**AIM OF THE TASK**.
Copy the lines below exactly, starting with the first and finishing with the one holding "The requested URL"; do not copy the pictures.

**SUPPLIED DATA**.
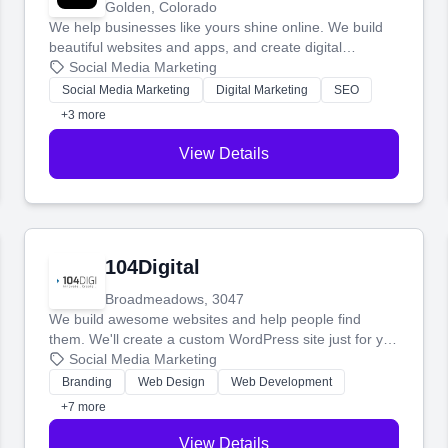
Golden, Colorado
We help businesses like yours shine online. We build
beautiful websites and apps, and create digital
marketing that brings in more customers and helps you
Social Media Marketing
make more money.
Social Media Marketing
Digital Marketing
SEO
+3 more
View Details
104Digital
Broadmeadows, 3047
We build awesome websites and help people find
them. We'll create a custom WordPress site just for you
and boost your search rankings so your business
Social Media Marketing
shines online.
Branding
Web Design
Web Development
+7 more
View Details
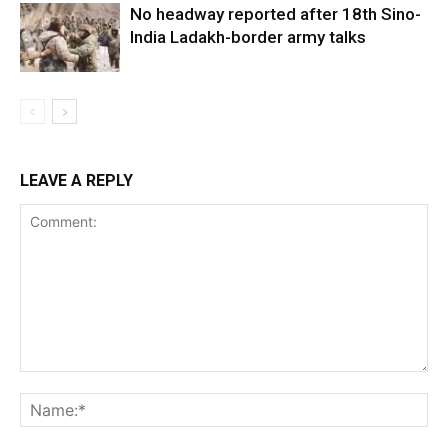
No headway reported after 18th Sino-
India Ladakh-border army talks
LEAVE A REPLY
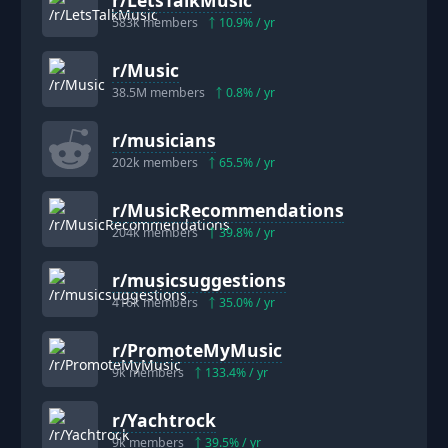
583k
members
10.9
% / yr
r/
Music
38.5M
members
0.8
% / yr
r/
musicians
202k
members
65.5
% / yr
r/
MusicRecommendations
204k
members
39.8
% / yr
r/
musicsuggestions
416k
members
35.0
% / yr
r/
PromoteMyMusic
9k
members
133.4
% / yr
r/
Yachtrock
9k
members
39.5
% / yr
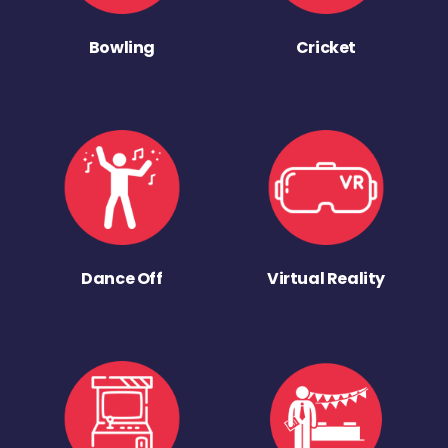
Bowling
Cricket
Dance Off
Virtual Reality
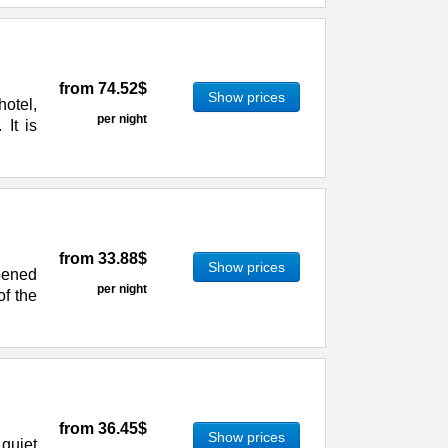
from
74.52$
Show prices
otel,
per night
 It is
from
33.88$
Show prices
pened
per night
of the
from
36.45$
Show prices
quiet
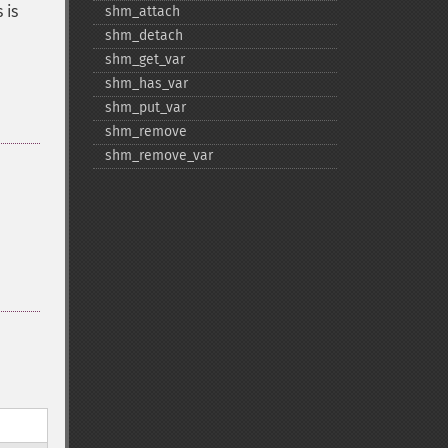
s is
shm_​attach
shm_​detach
shm_​get_​var
shm_​has_​var
shm_​put_​var
shm_​remove
shm_​remove_​var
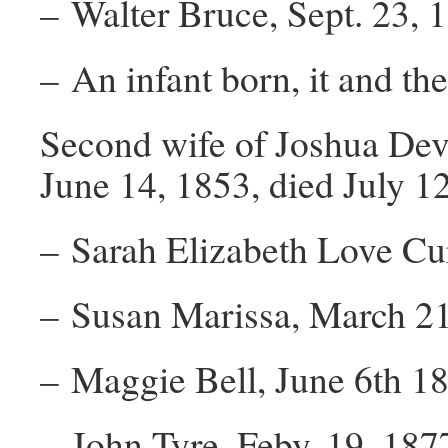
– Walter Bruce, Sept. 23, 
– An infant born, it and the
Second wife of Joshua Dev
June 14, 1853, died July 1
– Sarah Elizabeth Love Curl
– Susan Marissa, March 21
– Maggie Bell, June 6th 18
– John Tyre, Feby. 19, 1877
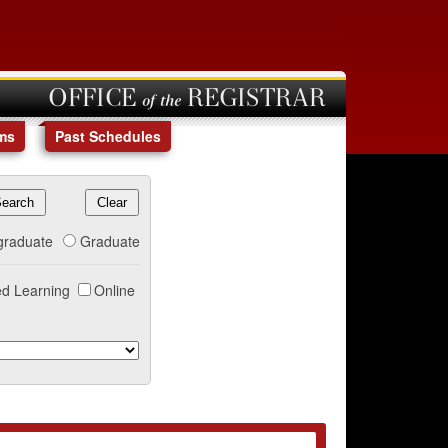
OFFICE of the REGISTRAR
ms
Past Schedules
graduate
Graduate
d Learning
Online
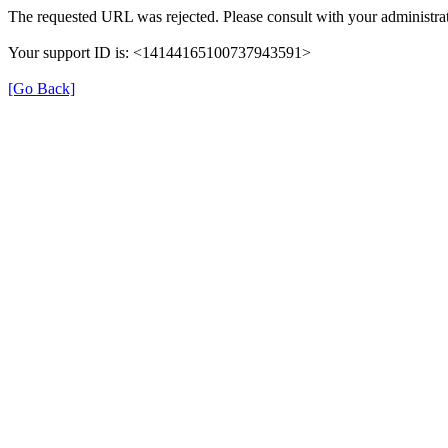
The requested URL was rejected. Please consult with your administrat
Your support ID is: <14144165100737943591>
[Go Back]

**RESPONSE TO THIS TASK**.
Golden, Colorado
We help businesses like yours shine online. We build
beautiful websites and apps, and create digital
marketing that brings in more customers and helps you
Social Media Marketing
make more money.
Social Media Marketing
Digital Marketing
SEO
+3 more
View Details
104Digital
Broadmeadows, 3047
We build awesome websites and help people find
them. We'll create a custom WordPress site just for you
and boost your search rankings so your business
Social Media Marketing
shines online.
Branding
Web Design
Web Development
+7 more
View Details
No headway reported after 18th Sino-
India Ladakh-border army talks
LEAVE A REPLY
583k
members
10.9
% / yr
r/
Music
38.5M
members
0.8
% / yr
r/
musicians
202k
members
65.5
% / yr
r/
MusicRecommendations
204k
members
39.8
% / yr
r/
musicsuggestions
416k
members
35.0
% / yr
r/
PromoteMyMusic
9k
members
133.4
% / yr
r/
Yachtrock
9k
members
39.5
% / yr
Bowling
Cricket
Dance Off
Virtual Reality
from
74.52$
Show prices
otel,
per night
 It is
from
33.88$
Show prices
pened
per night
of the
from
36.45$
Show prices
quiet
s is
shm_​attach
shm_​detach
shm_​get_​var
shm_​has_​var
shm_​put_​var
shm_​remove
shm_​remove_​var
– Walter Bruce, Sept. 23, 
– An infant born, it and the
Second wife of Joshua Dev
June 14, 1853, died July 1
– Sarah Elizabeth Love Curl
– Susan Marissa, March 21
– Maggie Bell, June 6th 18
– John Tyre, Feby. 19, 1877
OFFICE of the REGISTRAR
ms
Past Schedules
graduate
Graduate
d Learning
Online
The requested URL was rejected. Please consult with your administrat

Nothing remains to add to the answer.